Le Chant des Sabres (Ozanam, Tentacle Eye - Casterman, collection KSTR) (Chroniques)
Lire la chronique complète
Folie d’un homme, folie des hommes, « le chant des sabres » questionne juste.
Un seigneur chinois entraîne dans sa folie son plus fidèle disciple ainsi que son royaume.
Un couple s’enroule l’un contre l’autre dans une danse d’amour au milieu d’un champ de tournesol. Douce folie jaune lentement tempérée par le rougeoyant soleil du soir.
Lui, So Eyon, est le fidèle bras droit d’un mandarin chinois dont le royaume est en état de déliquescence presque aussi avancé que la tête de son souverain.
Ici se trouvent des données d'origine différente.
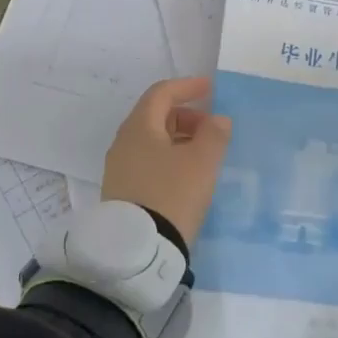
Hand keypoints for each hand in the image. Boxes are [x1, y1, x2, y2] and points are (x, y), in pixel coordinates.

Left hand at [101, 77, 232, 248]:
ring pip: (152, 142)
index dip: (187, 87)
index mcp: (139, 127)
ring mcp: (120, 170)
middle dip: (186, 116)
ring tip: (204, 155)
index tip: (210, 89)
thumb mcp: (202, 162)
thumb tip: (217, 120)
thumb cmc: (172, 194)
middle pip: (155, 116)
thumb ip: (214, 134)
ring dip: (179, 139)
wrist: (139, 250)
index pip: (161, 93)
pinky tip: (187, 177)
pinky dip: (169, 159)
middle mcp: (123, 143)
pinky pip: (148, 163)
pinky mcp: (122, 193)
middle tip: (211, 128)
Fidèle parmi les fidèles et obéissant aveuglément à son maître, il dirige avec fermeté la garde suivant le code de l’honneur des guerriers et ne craint point la mort. Peu loquace, il jouit d’un respect immense autant par son habileté exceptionnelle à manier le sabre que par la peur que suscite le moindre écart de conduite immédiatement sanctionné par sa lame. Elle, Jiang, la femme de So Eyon, ressemble à une jeune pousse insouciante qui cherche le soleil au début du printemps. Son regard innocent est pourtant bien sombre et cache une folie qu’elle a toute les peines du monde à dissimuler.
Mais la danse onirique des deux papillons dans leur champ de fleurs ne dure pas. Le seigneur Fu Shu-Ing fait appeler So Eyon et le ramène à la triste réalité d’une Chine qui perd la tête dans les vapeurs d’opium que la perfide Albion lui impose. La révolte des Taiping gronde et le général Xao Paï marche déjà à la tête de 500 hommes sur le seigneur fou qui ordonne à ses hommes de combattre à l’aide de courges et de bambous. Même le plus valeureux des guerriers, armé de la cucurbitacée la plus gouteuse, ne peut espérer accomplir de miracle. La lutte est inégale, surtout quand son entourage manigance. Trahis, le guerrier se retrouve à errer tel un spectre, seul, sans sa belle. Celle-ci n’a un sort guerre enviable puisque sa folie aura finalement le dessus sur toutes ses longues années de détermination. Mais les belles histoires ont toutes une fin heureuse et le lien occulte qui relie le couple singulier leur permettra de vivre pleinement leur folie, à deux cette fois.
Après l’excellent « King David », Casterman, à travers sa collection KSTR, nous sort à nouveau un petit bijou digne de figurer sur les meilleures étagères. Sous la baguette d’Ozanam, encore lui, c’est cette fois Tentacle Eye qui est au pinceau et qui fait des merveilles. Qu’elles soient de terreur, de bonheur ou de folie les atmosphères sont superbement retranscrites par des pages entièrement brossées dans les mêmes teintes rouges, bleues ou vertes. La maîtrise des cadrages n’a d’égal que le découpage des cases ou plutôt l’équarrissage des cases devrait-on dire, tant elles sont taillées d’un coup de sabre leste. Cette virtuosité distillée avec habileté contribue tantôt au renforcement des émotions qui transpire des pages, tantôt à leur dissimulation. Du grand art.